TO DO:
Copy all lines of the listing that include the string "when".

THE DATA:
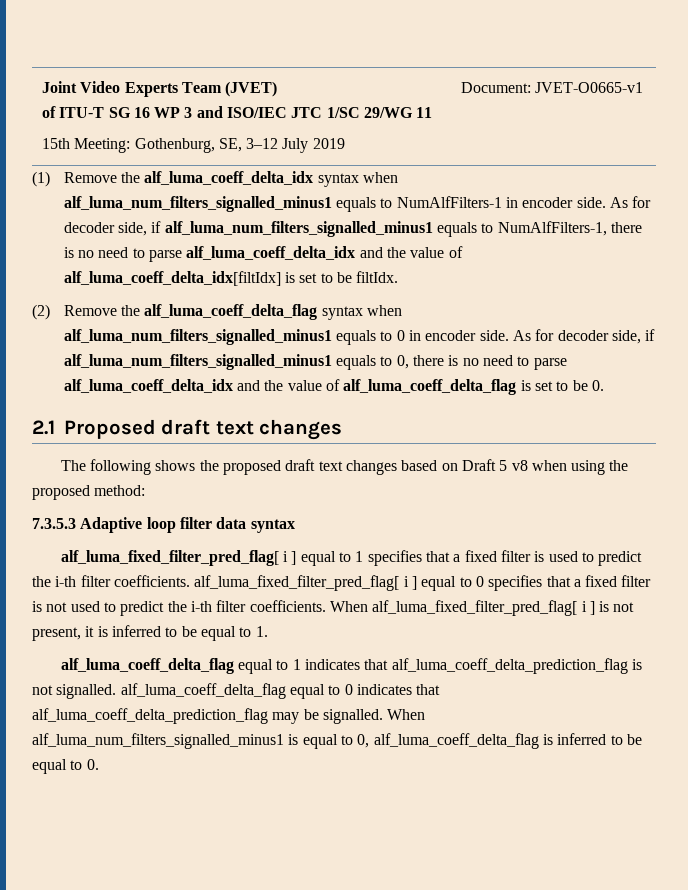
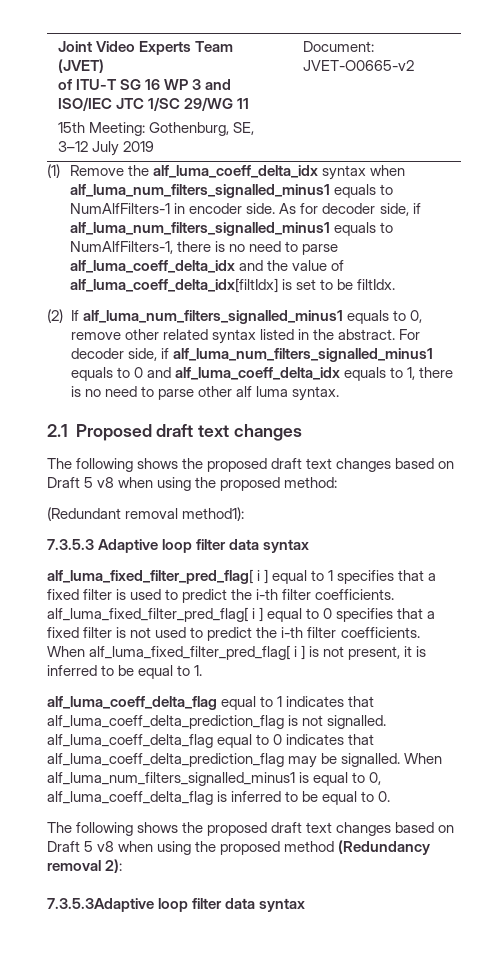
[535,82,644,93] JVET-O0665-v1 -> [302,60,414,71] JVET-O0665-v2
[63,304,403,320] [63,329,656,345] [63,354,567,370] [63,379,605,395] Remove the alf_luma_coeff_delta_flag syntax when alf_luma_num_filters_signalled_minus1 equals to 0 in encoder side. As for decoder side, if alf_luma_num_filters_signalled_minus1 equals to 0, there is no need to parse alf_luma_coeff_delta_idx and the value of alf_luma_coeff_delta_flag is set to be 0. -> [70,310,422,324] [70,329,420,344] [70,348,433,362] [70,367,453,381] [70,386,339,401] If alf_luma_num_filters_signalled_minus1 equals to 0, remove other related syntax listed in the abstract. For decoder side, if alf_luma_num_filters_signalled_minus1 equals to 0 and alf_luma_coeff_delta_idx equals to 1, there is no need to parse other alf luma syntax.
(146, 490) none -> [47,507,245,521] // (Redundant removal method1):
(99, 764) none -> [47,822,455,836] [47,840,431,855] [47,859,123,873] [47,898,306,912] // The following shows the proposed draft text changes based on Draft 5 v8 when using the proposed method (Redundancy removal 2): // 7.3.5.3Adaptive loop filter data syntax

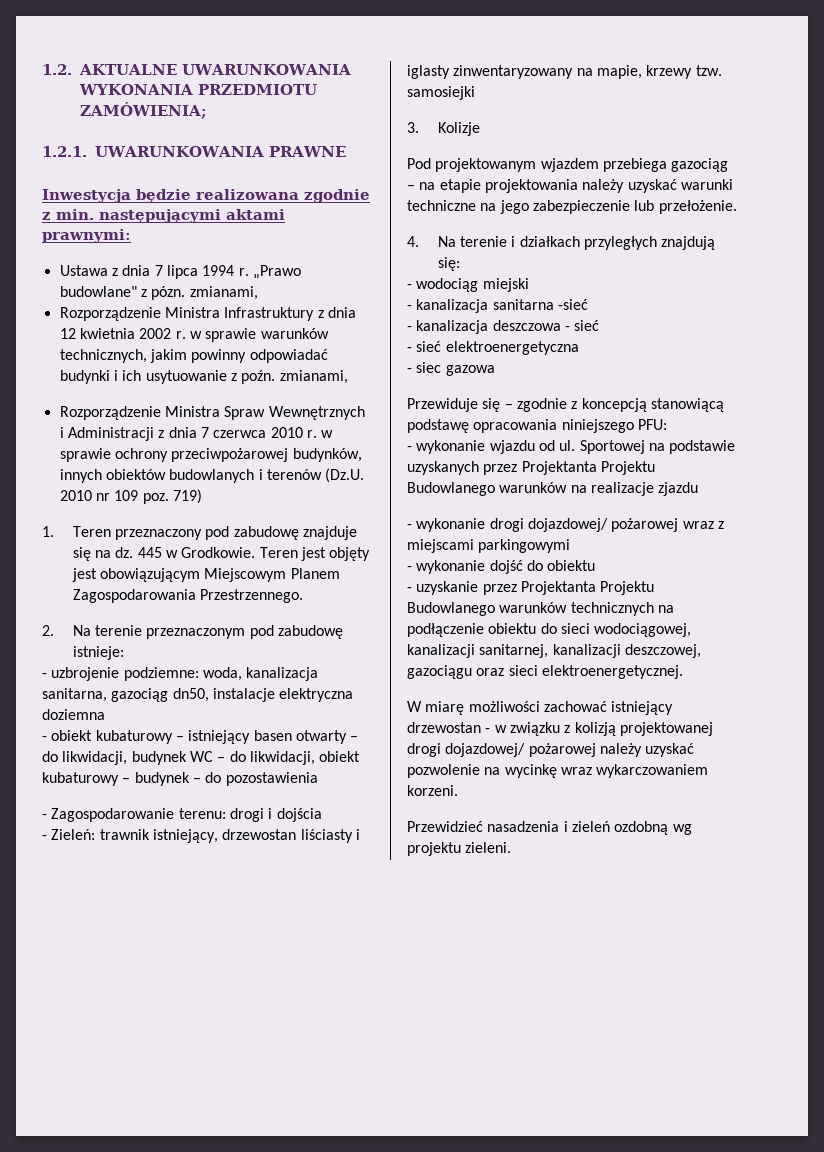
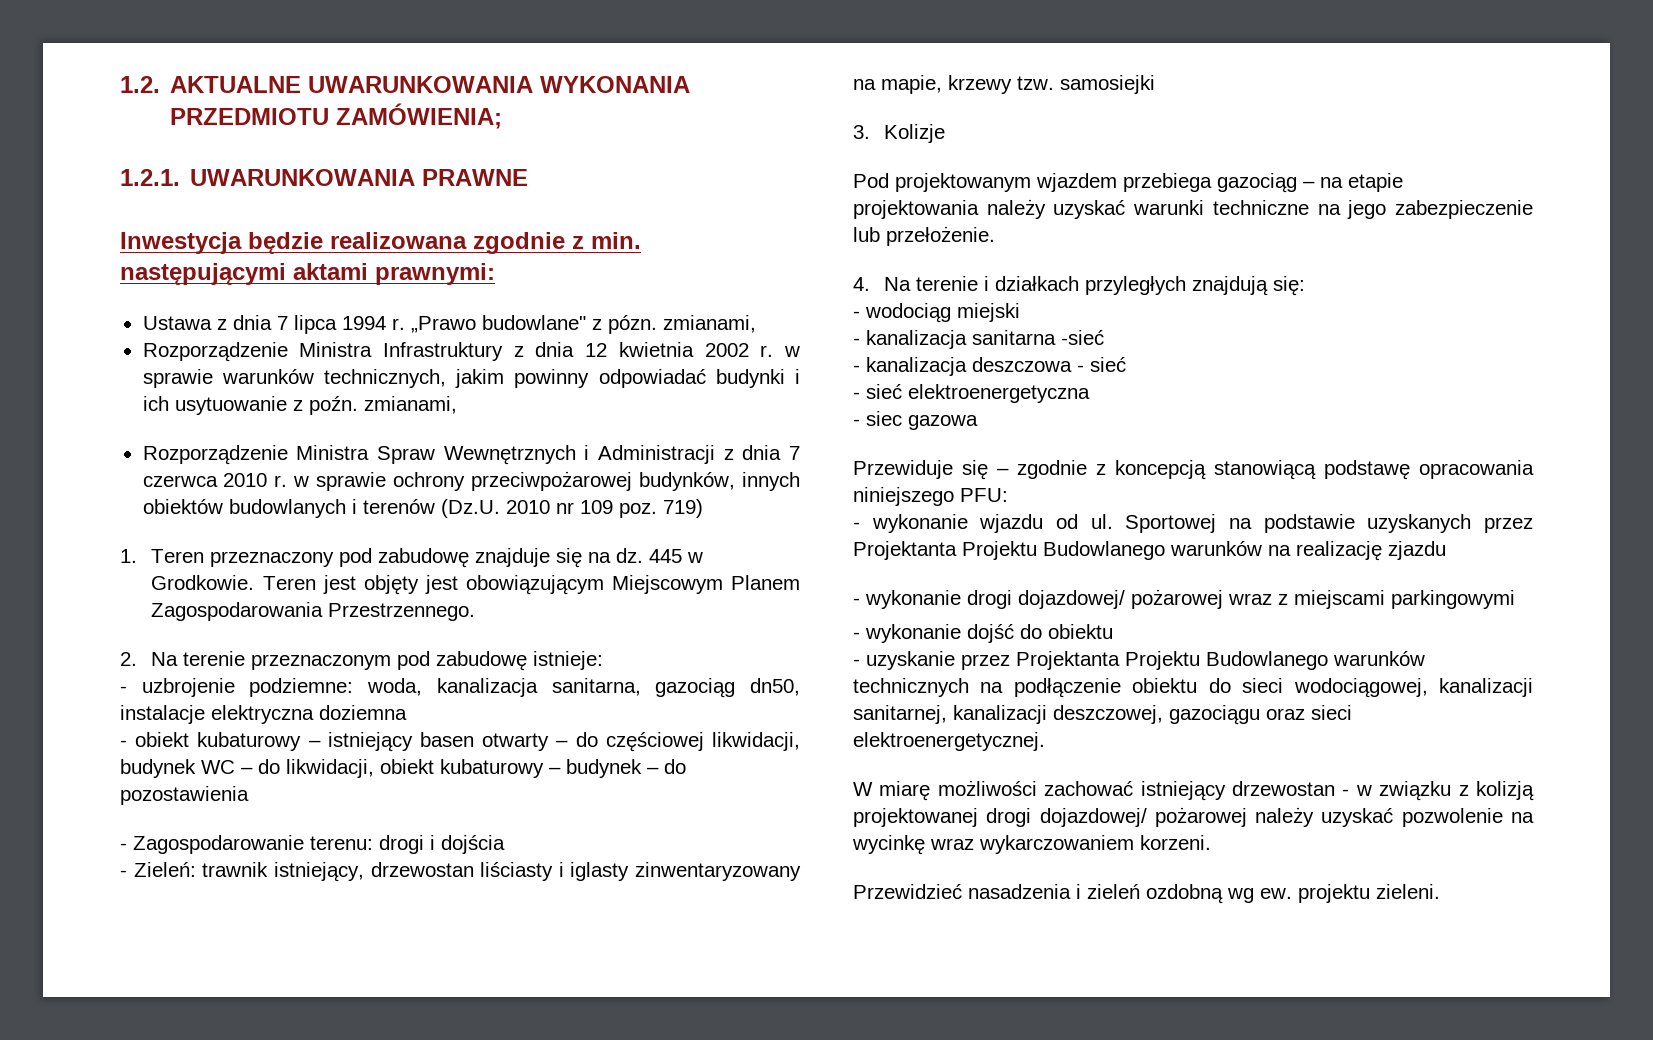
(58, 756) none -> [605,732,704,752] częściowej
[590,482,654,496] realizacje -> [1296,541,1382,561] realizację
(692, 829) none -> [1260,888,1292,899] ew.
--
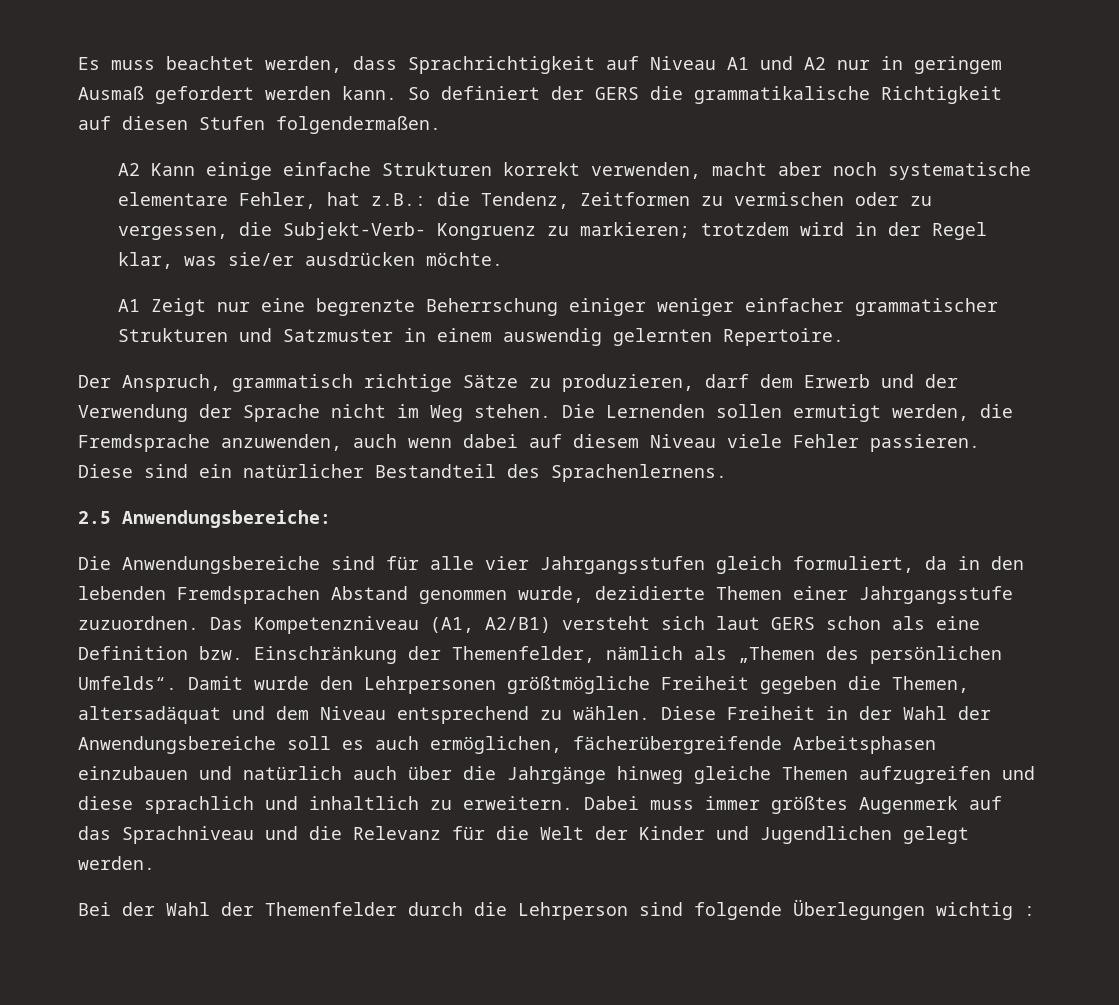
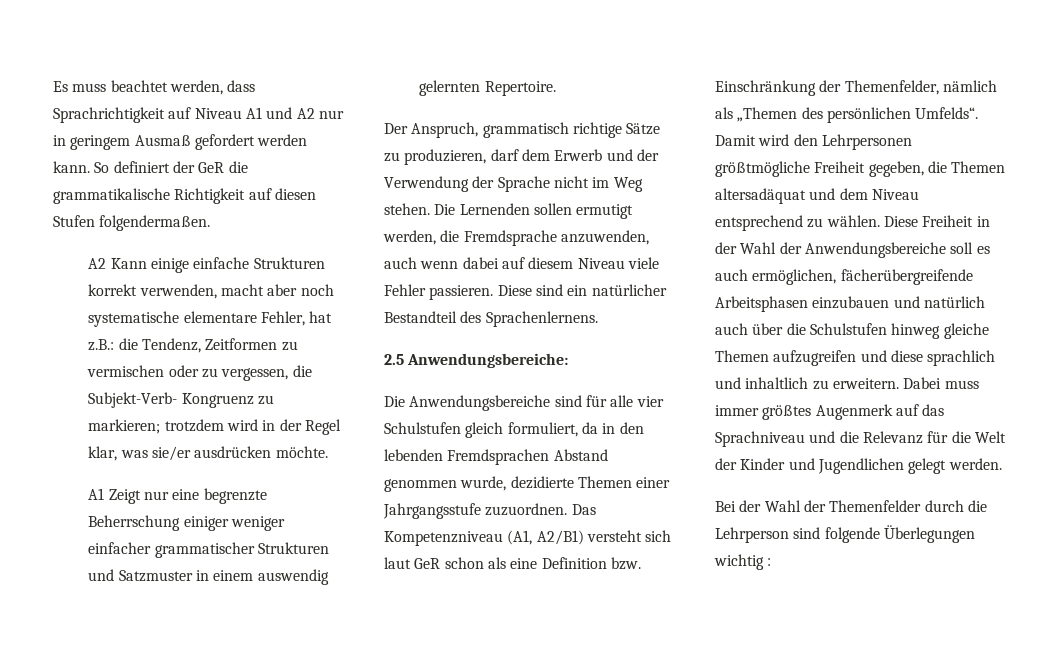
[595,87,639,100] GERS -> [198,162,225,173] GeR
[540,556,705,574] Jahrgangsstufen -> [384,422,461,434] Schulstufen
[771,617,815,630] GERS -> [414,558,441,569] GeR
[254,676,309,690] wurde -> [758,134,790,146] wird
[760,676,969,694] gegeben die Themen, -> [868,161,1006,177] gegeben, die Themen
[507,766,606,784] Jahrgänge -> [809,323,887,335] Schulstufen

ANSWER BOX:
[63,304,403,320] [63,329,656,345] [63,354,567,370] [63,379,605,395] Remove the alf_luma_coeff_delta_flag syntax when alf_luma_num_filters_signalled_minus1 equals to 0 in encoder side. As for decoder side, if alf_luma_num_filters_signalled_minus1 equals to 0, there is no need to parse alf_luma_coeff_delta_idx and the value of alf_luma_coeff_delta_flag is set to be 0. -> [70,310,422,324] [70,329,420,344] [70,348,433,362] [70,367,453,381] [70,386,339,401] If alf_luma_num_filters_signalled_minus1 equals to 0, remove other related syntax listed in the abstract. For decoder side, if alf_luma_num_filters_signalled_minus1 equals to 0 and alf_luma_coeff_delta_idx equals to 1, there is no need to parse other alf luma syntax.
(99, 764) none -> [47,822,455,836] [47,840,431,855] [47,859,123,873] [47,898,306,912] // The following shows the proposed draft text changes based on Draft 5 v8 when using the proposed method (Redundancy removal 2): // 7.3.5.3Adaptive loop filter data syntax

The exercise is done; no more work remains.